To demonstrate their determination to deliver the Pula Steel project, Mosenene said 90% of the equipment that will be used in the plant is already in Botswana. “Original Equipment Manufacturers will oversee construction and installation of the plant hence it seems there are more Indian nationals working here than Batswana. This is so because they are experts in steel manufacturing plant,” he said.
The last time Mosenene was in public domain was in 2011 when he was fired as Deputy Director Business Development at the now defunct Botswana Export Development and Investment Authority (BEDIA). Since then he retreated and his name resurfaced last year when copper mining company BCL Limited bought shares at Pula Steel Casting and Manufactures, a company in which Mosenene through Wealth Generations-a company he co-owns with Botswana Democratic Party (BDP) secretary general Mpho Balopi.

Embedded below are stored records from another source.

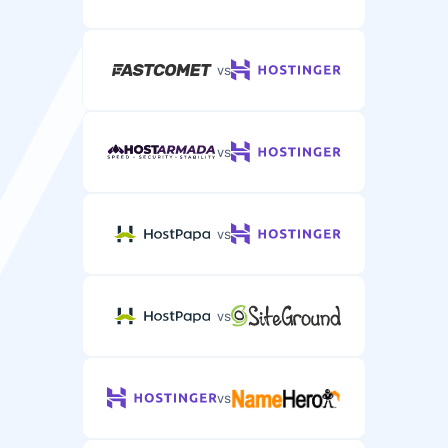
Telefonstøtte for komplekse WordPress-
webhotellproblemer.
vs
vs
vs
vs
vs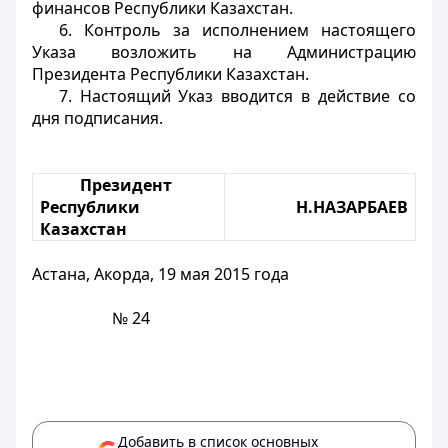
финансов Республики Казахстан.
6. Контроль за исполнением настоящего
Указа возложить на Администрацию
Президента Республики Казахстан.
7. Настоящий Указ вводится в действие со
дня подписания.
Президент
Республики
Н.
НАЗАРБАЕВ
Казахстан
Астана, Акорда, 19 мая 2015 года
№ 24
Добавить в список основных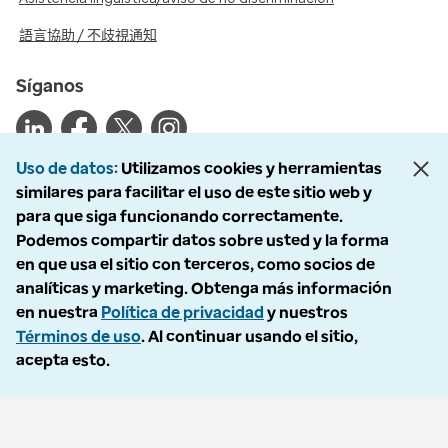
語言協助 / 不歧視通知
Síganos
Uso de datos
Utilizamos cookies y herramientas
similares para facilitar el uso de este sitio web y
© 2026 Optum, Inc. Todos los derechos reservados. Fotografías de
para que siga funcionando correctamente.
archivo utilizadas.
Podemos compartir datos sobre usted y la forma
Política de privacidad
en que usa el sitio con terceros, como socios de
Condiciones de uso
analíticas y marketing. Obtenga más información
Exclusión voluntaria
en nuestra
Política de privacidad
y nuestros
Accesibilidad
Términos de uso
. Al continuar usando el sitio,
Informe de vulnerabilidad
acepta esto.
Política de No Llamar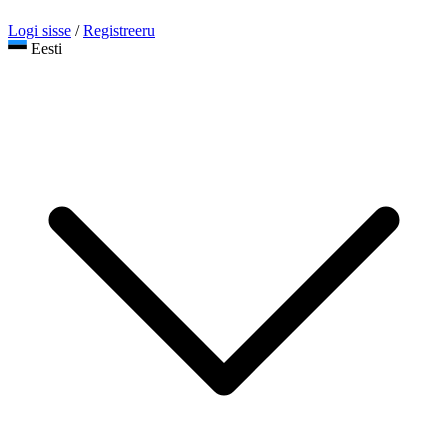
Logi sisse
/
Registreeru
Eesti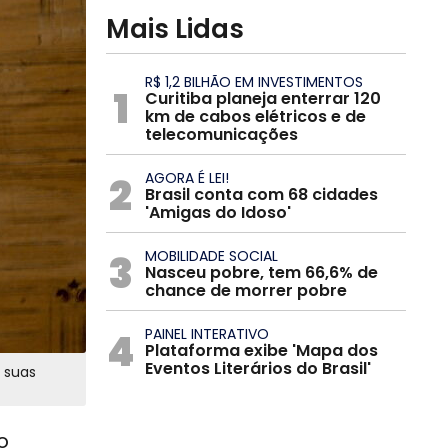
Mais Lidas
R$ 1,2 BILHÃO EM INVESTIMENTOS
1
Curitiba planeja enterrar 120
km de cabos elétricos e de
telecomunicações
2
AGORA É LEI!
Brasil conta com 68 cidades
'Amigas do Idoso'
3
MOBILIDADE SOCIAL
Nasceu pobre, tem 66,6% de
chance de morrer pobre
4
PAINEL INTERATIVO
Plataforma exibe 'Mapa dos
Eventos Literários do Brasil'
 suas
o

Mosenene is not looking to the past. He said he has made peace with what happened to him in the past and is a closed chapter. “There is a serious problem of ‘pull him down’ here in Botswana and it is worse when you just come from a rural village like me. Some people tend to believe that others cannot make it where they have failed and they will ensure you fail too,” said Mosenene as he shook his head.

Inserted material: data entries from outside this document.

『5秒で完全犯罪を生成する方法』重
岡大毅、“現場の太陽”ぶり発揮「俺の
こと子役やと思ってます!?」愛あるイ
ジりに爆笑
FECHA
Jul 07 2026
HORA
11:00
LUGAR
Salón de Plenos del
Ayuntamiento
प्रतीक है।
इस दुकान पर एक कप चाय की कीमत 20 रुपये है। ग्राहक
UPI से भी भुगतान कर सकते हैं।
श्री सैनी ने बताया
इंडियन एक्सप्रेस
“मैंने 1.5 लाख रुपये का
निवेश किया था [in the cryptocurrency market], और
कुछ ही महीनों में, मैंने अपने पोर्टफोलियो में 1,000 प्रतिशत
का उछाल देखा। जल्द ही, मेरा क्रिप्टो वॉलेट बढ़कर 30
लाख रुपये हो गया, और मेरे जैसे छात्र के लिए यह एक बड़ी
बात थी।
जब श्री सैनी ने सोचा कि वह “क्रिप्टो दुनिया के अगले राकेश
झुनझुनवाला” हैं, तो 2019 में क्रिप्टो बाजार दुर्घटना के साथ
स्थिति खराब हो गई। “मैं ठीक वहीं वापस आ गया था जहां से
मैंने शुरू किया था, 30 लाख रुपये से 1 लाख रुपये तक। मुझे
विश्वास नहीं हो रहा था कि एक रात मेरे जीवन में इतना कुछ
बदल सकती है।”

But what really happened at BEDIA and his subsequent dismissal? The Pula Steel corporate service director said some people were just hell bent on tarnishing his name and destroying his career. “I wanted to take them to court to clear my name but they pleaded with me to settle it out of court which I agreed upon after some legal advice from my attorney,” he said.
Mosenene and other three executives were fired after BEDIA instituted a high profile audit conducted by Corporate Forensic Resources after allegations of corruption and intellectual property theft at the corporation.
Mosenene said he was never involved in stealing intellectual property of investors, and further denies involvement in anything illegal. There are some allegations that one of the companies that he lured to Botswana, from which he later benefitted personnaly is Pula Steel but he flatly denies the allegations. “I have known the Vermas since 2000 and were just friends until they suggested to me that we could start a casting and smelting company in Botswana,” he said.
He said that they sold the idea to CEDA who came through as venture capital partners since they realised that it was a viable project. The only problem was from Selibe Phikwe Town Council (SPTC) who wanted to block the allocation of land to their company reasoning that it was for factory shells. “This delayed the start of the project and when BCL heard about our project they approached us and wanted to be our partners and increase the production from 80 to over 200 tonnes per day. We agreed to rope them in the project,” Mosenene revealed.
Mosenene said he is not aware of that some BCL executives were against the copper mining company venturing into the project with Pula Steel. The former BEDIA executive, who has traded pin stripped suits for safety boots and overalls, said that they aware that some people are skeptical about the Pula Steel project. He said they are going to prove them wrong by delivering one of the most successful projects in Botswana as the skepticism provides motivation to them. “We have made promises to the nation and in particular the people of Selibe Phikwe and we are going to ensure that we deliver,” he said oozing with confidence marinated with a smile.
In his parting words, Mosenene appealed to all Batswana to rally behind them and not dwell on the negatives surrounding the project as any venture has its own challenges.